One could consider this as a duplicate of #106; it depends how we view ProbNN.
The DLLs are effectively created as part of the reconstruction and so we can unconditionally include them in the ('proto-')'particle' definition. I'd say ProbNNs are so ubiquitous now that we could do the say for them.
However ProbNNs have a history of different tunings which the DLLs do not. If one wishes to replace the ProbNNs held by a 'particle' then the approach in #106 is more flexible (you can create a new particle by dropping the existing extra-info column and adding a new column with some specific ProbNN values).
A third option is a hybrid: define 'ProbNN' as the output of 'the reconstruction', i.e. the thing we run in HLT2, and then any other quantities are extra info by definition, which will include later ProbNN tunings. The downside with this approach is that the analyst and analysis tools will then have to always reference the 'new' ProbNNs when they want them rather than just doing particle.probnn_proton() or whatever.
That is the most flexible way, yes. It is also more cumbersome though, so if we think some ProbNN tuning is always going to be available after the reconstruction we could consider making it a 'permanent' member of the Charged{Basic,Neutral} objects.
We might be able to do this with ProbNN but we cannot rule out other PID classifiers coming along in the future, so I am afraid whatever we do we need to support things which exist in only part of the dataset.
I am debating whether the 'default' ProbNN is treated in this way or if we make it special in the same we do for e.g. the DLLs.

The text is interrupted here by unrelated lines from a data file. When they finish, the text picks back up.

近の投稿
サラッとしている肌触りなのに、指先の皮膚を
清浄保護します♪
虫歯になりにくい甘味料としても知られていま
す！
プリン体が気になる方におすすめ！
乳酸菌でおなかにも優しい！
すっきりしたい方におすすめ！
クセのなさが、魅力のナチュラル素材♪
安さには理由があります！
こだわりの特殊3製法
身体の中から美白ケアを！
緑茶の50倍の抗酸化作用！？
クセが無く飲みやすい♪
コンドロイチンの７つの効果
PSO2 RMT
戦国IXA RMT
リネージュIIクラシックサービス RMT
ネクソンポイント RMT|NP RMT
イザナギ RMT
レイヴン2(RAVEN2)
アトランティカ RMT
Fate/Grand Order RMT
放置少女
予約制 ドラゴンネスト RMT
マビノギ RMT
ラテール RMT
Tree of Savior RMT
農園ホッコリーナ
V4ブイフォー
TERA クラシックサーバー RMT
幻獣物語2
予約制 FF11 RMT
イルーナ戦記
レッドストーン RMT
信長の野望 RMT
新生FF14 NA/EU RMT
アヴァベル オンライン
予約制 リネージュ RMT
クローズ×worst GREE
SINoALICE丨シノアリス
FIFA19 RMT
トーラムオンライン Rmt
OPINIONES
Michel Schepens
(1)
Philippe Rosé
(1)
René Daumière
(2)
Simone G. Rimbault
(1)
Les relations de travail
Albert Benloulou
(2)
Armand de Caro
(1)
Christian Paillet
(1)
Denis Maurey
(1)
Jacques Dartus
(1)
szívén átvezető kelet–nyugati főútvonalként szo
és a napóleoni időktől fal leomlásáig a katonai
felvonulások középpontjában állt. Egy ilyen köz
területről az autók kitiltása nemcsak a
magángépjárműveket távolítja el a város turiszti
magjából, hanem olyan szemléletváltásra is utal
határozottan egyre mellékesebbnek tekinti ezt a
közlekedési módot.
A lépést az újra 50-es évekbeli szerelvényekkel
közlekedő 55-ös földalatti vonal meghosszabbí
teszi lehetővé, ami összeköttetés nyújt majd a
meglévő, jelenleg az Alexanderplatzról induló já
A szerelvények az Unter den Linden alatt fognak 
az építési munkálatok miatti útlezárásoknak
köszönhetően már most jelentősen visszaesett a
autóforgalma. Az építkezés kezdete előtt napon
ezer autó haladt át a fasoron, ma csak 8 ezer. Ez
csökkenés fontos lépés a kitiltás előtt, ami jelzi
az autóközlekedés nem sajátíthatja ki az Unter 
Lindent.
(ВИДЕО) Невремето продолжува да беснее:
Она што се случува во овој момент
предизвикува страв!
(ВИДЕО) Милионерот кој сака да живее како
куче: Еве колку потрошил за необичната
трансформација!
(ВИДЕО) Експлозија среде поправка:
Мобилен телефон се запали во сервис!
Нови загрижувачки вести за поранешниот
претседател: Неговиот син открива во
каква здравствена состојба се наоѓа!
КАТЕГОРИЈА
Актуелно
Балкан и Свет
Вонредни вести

My guess is that we would be happy making the output of the 'default' ProbNN tuning a property of the particle, i.e. assuming that it will always be run as part of 'the reconstruction'. If folks want to 'replace' it with other tunings we can consider either rebuilding the whole particle or adding specific ExtraInfo columns (once we know how to do that).
Right. That's a reasonable and pragmatic way forward, the other approach would be to prioritise sorting out #106 and get ProbNN support as a byproduct. I can see pros and cons either way.
prioritise sorting out #106 and get ProbNN support as a byproduct
as that solves a structural problem, and not just this one 'incidental' case.
At some point, the structural problem has to be addressed anyway, so ignoring it will just waste effort and generate 'hacks' which in turn will make things more complicated and painful to maintain and evolve.